Using the gene-editing tool known as CRISPR/Cas9, the researchers have successfully edited disease-causing mutations out of viable human embryos. Other Chinese groups had previously reported editing human embryos that could not develop into a baby because they carried extra chromosomes, but this is the first report involving viable embryos (SN Online: 4/8/16; SN Online: 4/23/15).

In the new work, reported March 1 in Molecular Genetics and Genomics, Jianqiao Liu of Guangzhou Medical University in China and colleagues used embryos with a normal number of chromosomes. The embryos were created using eggs and sperm left over from in vitro fertilization treatments. In theory, the embryos could develop into a baby if implanted into a woman’s uterus.

Researchers in Sweden and England are also conducting gene-editing experiments on viable human embryos (SN: 10/29/16, p. 15), but those groups have not yet reported results.

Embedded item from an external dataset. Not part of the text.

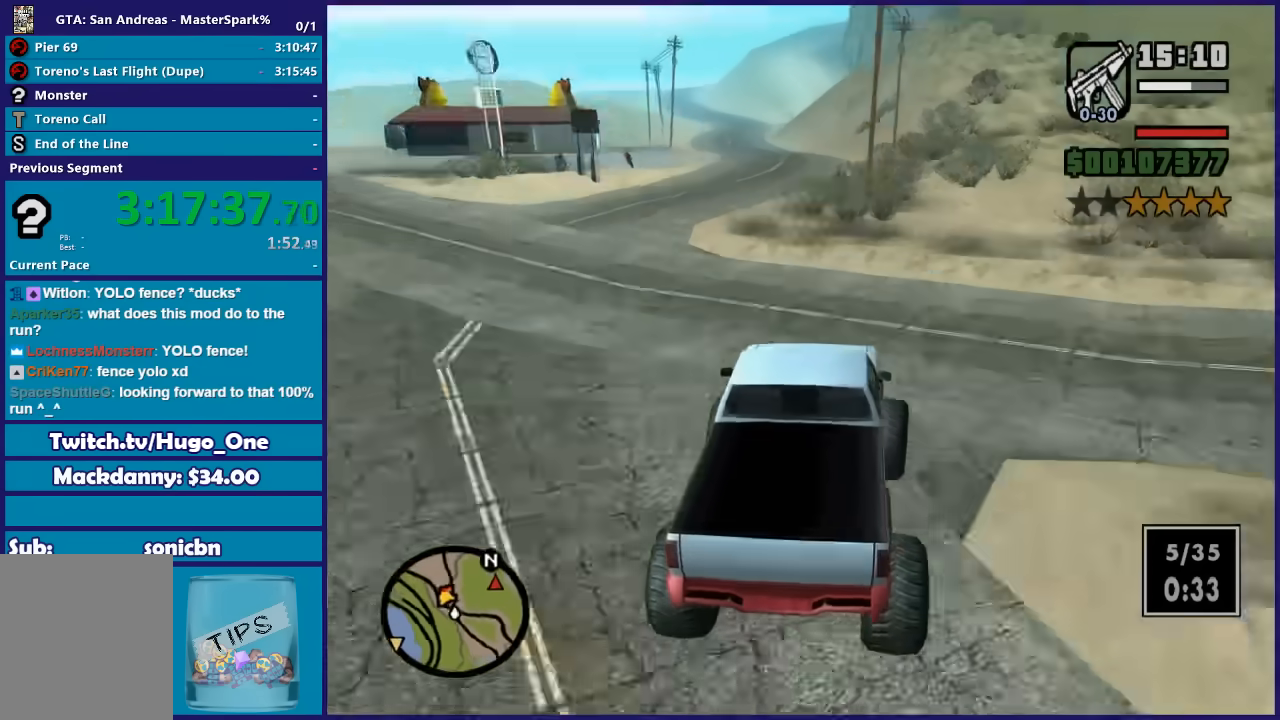
{"buttons": ["R2"], "left_stick": "right", "right_stick": "down-right", "button_events": []}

Human germline editing wasn’t realistic until CRISPR/Cas9 and other new gene editors came along, says R. Alta Charo, a bioethicist at the University of Wisconsin Law School in Madison. “We’ve now gotten to the point where it’s possible to imagine a day when it would be safe enough” to be feasible. Charo was among the experts on a National Academies of Sciences and Medicine panel that in February issued an assessment of human gene editing. Altering human embryos, eggs, sperm or the cells that produce eggs and sperm would be permissible, provided there were no other alternatives and the experiments met other strict criteria, the panel concluded (SN: 3/18/17, p. 7).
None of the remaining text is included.